As the ignoring of unmatched elements is my intention, is there a possibility to get rid of this warning?

And is there a way to make this work with list-comprehensions without causing a MatchFailureException? e.g. something like that:

> [for Car(_, seats) in xs -> seats] |> List.sum;;
val it : int = 10

Upvotes: 5

Views: 1987

Answers (3)

pad
pad

Reputation: 41290

To explicitly state that you want to ignore unmatched cases, you can use List.choose and return None for those unmatched elements. Your codes could be written in a more idomatic way as follows:

let _ = xs |> List.choose (function | Car(kind, _) -> Some kind
                                    | _ -> None)
           |> List.iter (printfn "found %s")

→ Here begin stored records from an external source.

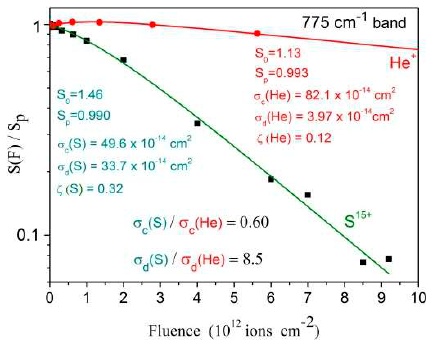
Figure 10. Integrated absorbance decrease for the 775 cm − 1 band as a function of fluence for the 1.5 MeV He + and the 230 MeV S 15 + beams. Fittings are performed with Equations (7) and (8) (Section 4.2). Table 3 offers an overview of the measured apparent destruction cross sections for the all the ion beams, based on five selected bands; as illustration, one extra band (782–763 cm − 1 ) was analyzed for the He + and S 15+ ion beams to extract σ c . The conclusion, already anticipated by the results exhibited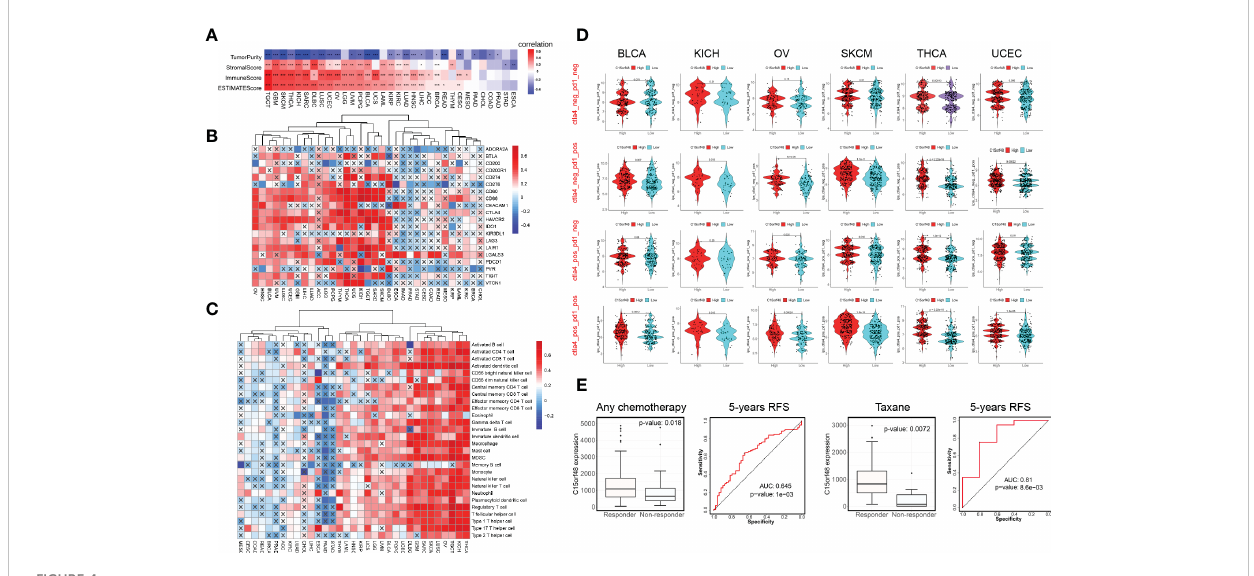
FIGURE 4 (A) Correlation between C15orf48 and tumor purity, stromal, immune, and ESTIMATE scores in pan-cancer; (B) Correlation between C15orf48 and immune checkpoints in pan-cancer; (C) Correlation between C15orf48 and immune cell in fi ltration in pan-cancer (ssGSEA); (D) Correlation between C15orf48 and immunotherapy response in pan-cancer; (E) Box plots show the C15orf48 expression differences between responders and non- responders, and ROC presents the predictive accuracy of patient therapeutic response by C15orf48 levels on the ROCplotter online website. *P < 0.05; **P < 0.01; ***P <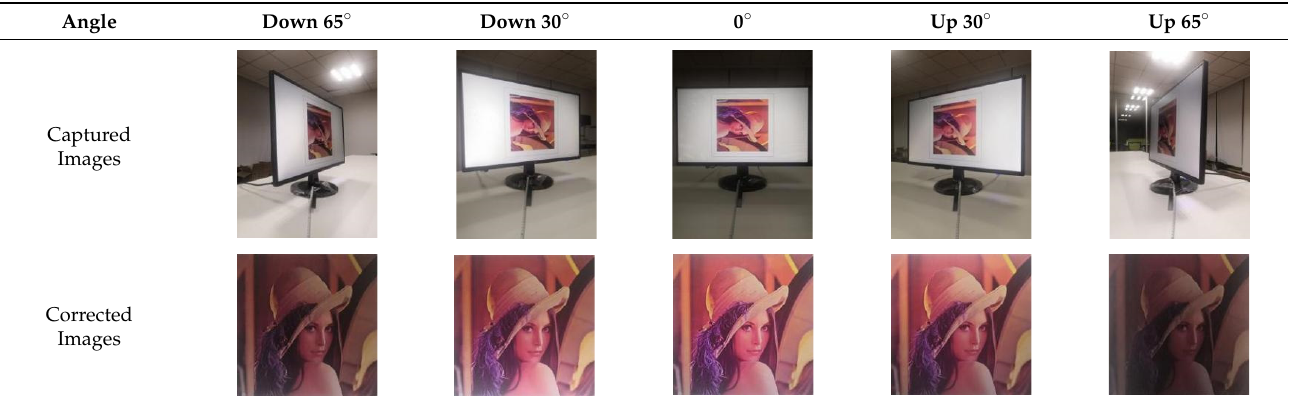
Table 8. Captured and corrected images at different vertical angles.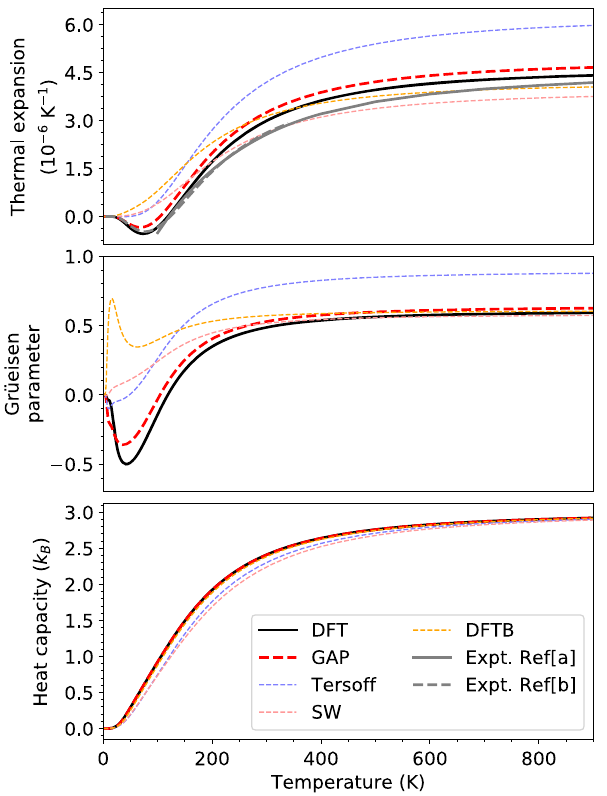
FIG. 20. Linear thermal expansion, Grüneisen parameter, and specific heat of silicon computed with various models, using the quasiharmonic approximation, compared to experimental results: (a) Lyon et al. [214] and (b) Okada and Tokumaru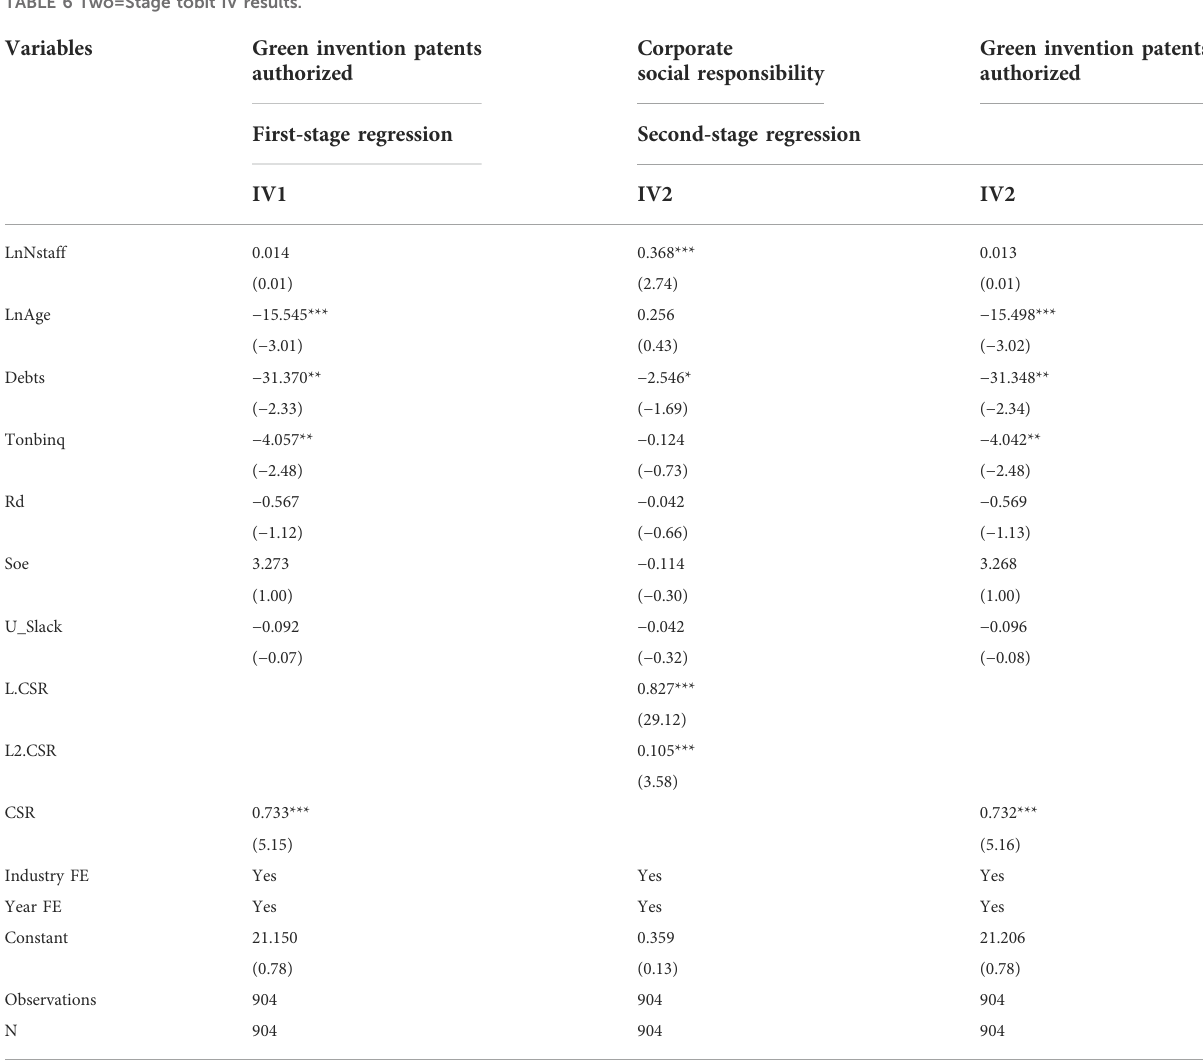
TABLE 6 Two=Stage tobit IV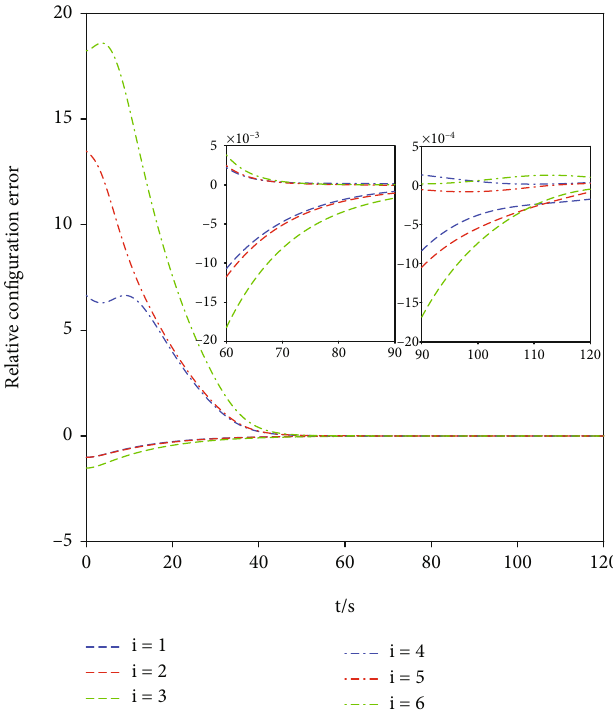
Figure 4: Relative con fi guration error curves.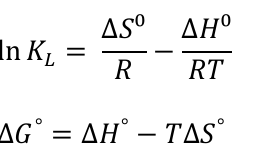
posite at different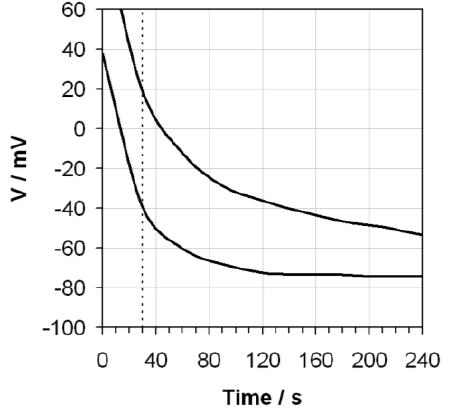
Figure 3. The average maximum and minimum voltages (V) exhibited by three different glass electrodes as a function of time when measuring ethanol containing 0.02 g/g of water using the ASTM D6423 method. The ASTM D6423 specified measurement time is also indicated (vertical dotted line).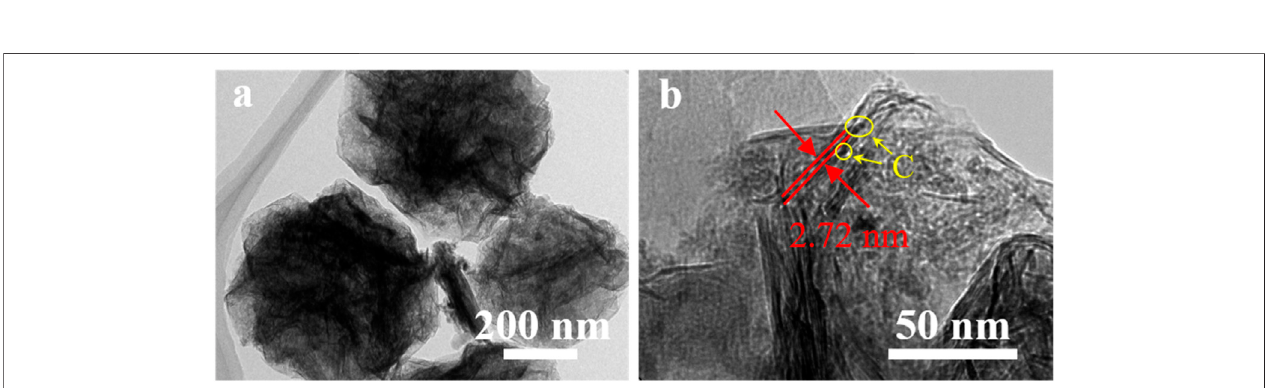
FIGURE 3 | HRTEM images of the printed hybrid Ti 3 C 2 T x /C nanospheres showing the enlarged interlayer distance. The yellow circles mark the embedded carbon nanoparticles.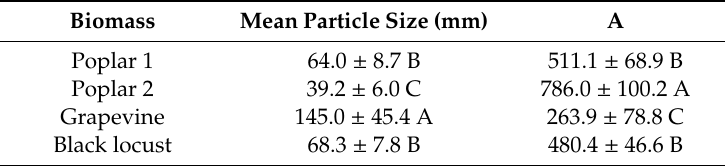
Table 2. Mean particle size and resistance to air flow (mean ± SD) before drying. For each column, di ff erent letters indicate a significant di ff erence at the level of P ≤ 0.01 after Tuckey’s HSD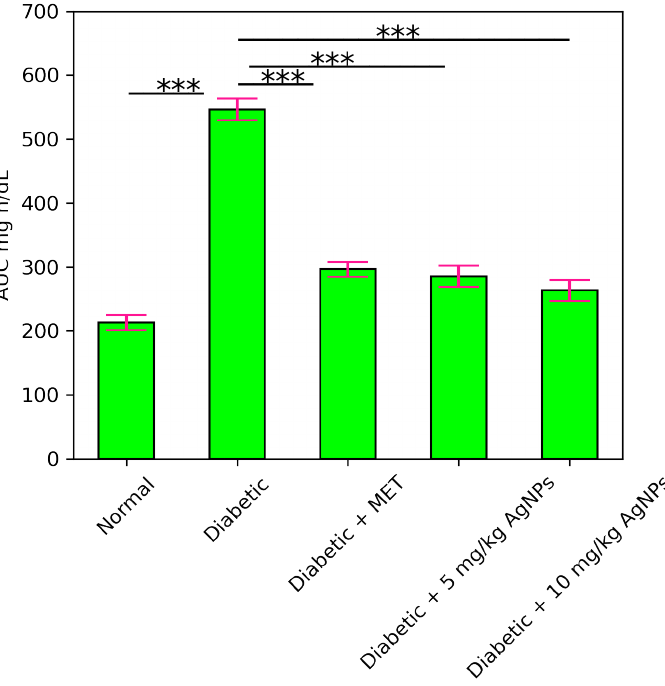
Figure 16. The Area under the Curve (AUC) for Insulin Tolerance Test (ITT). Analyzed Two Way ANOVA followed by Bonferroni Post Hoc test (*** p <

let sum = xs |> List.choose (function | Car(_, seats)-> Some seats
                                      | _ -> None) 
             |> List.sum

Upvotes: 5

Laurent
Laurent

Reputation: 2999

Two years ago, your code was valid and it was the standard way to do it. Then, the language has been cleaned up and the design decision was to favour the explicit syntax. For this reason, I think it's not a good idea to ignore the warning.

The standard replacement for your code is:

for x in xs do
    match x with
    | Car(kind, _) -> printfn "found %s" kind
    | _ -> ()

(you could also use high-order functions has in pad sample)

For the other one, List.sumBy would fit well:

xs |> List.sumBy (function Car(_, seats) -> seats | _ -> 0)

If you prefer to stick with comprehensions, this is the explicit syntax:

[for x in xs do
    match x with
    | Car(_, seats) -> yield seats
    | _ -> ()
] |> List.sum

Upvotes: 10

Brian
Brian

Reputation: 118865

You can silence any warning via the #nowarn directive or --nowarn: compiler option (pass the warning number, here 25 as in FS0025).

But more generally, no, the best thing is to explicitly filter, as in the other answer (e.g. with choose).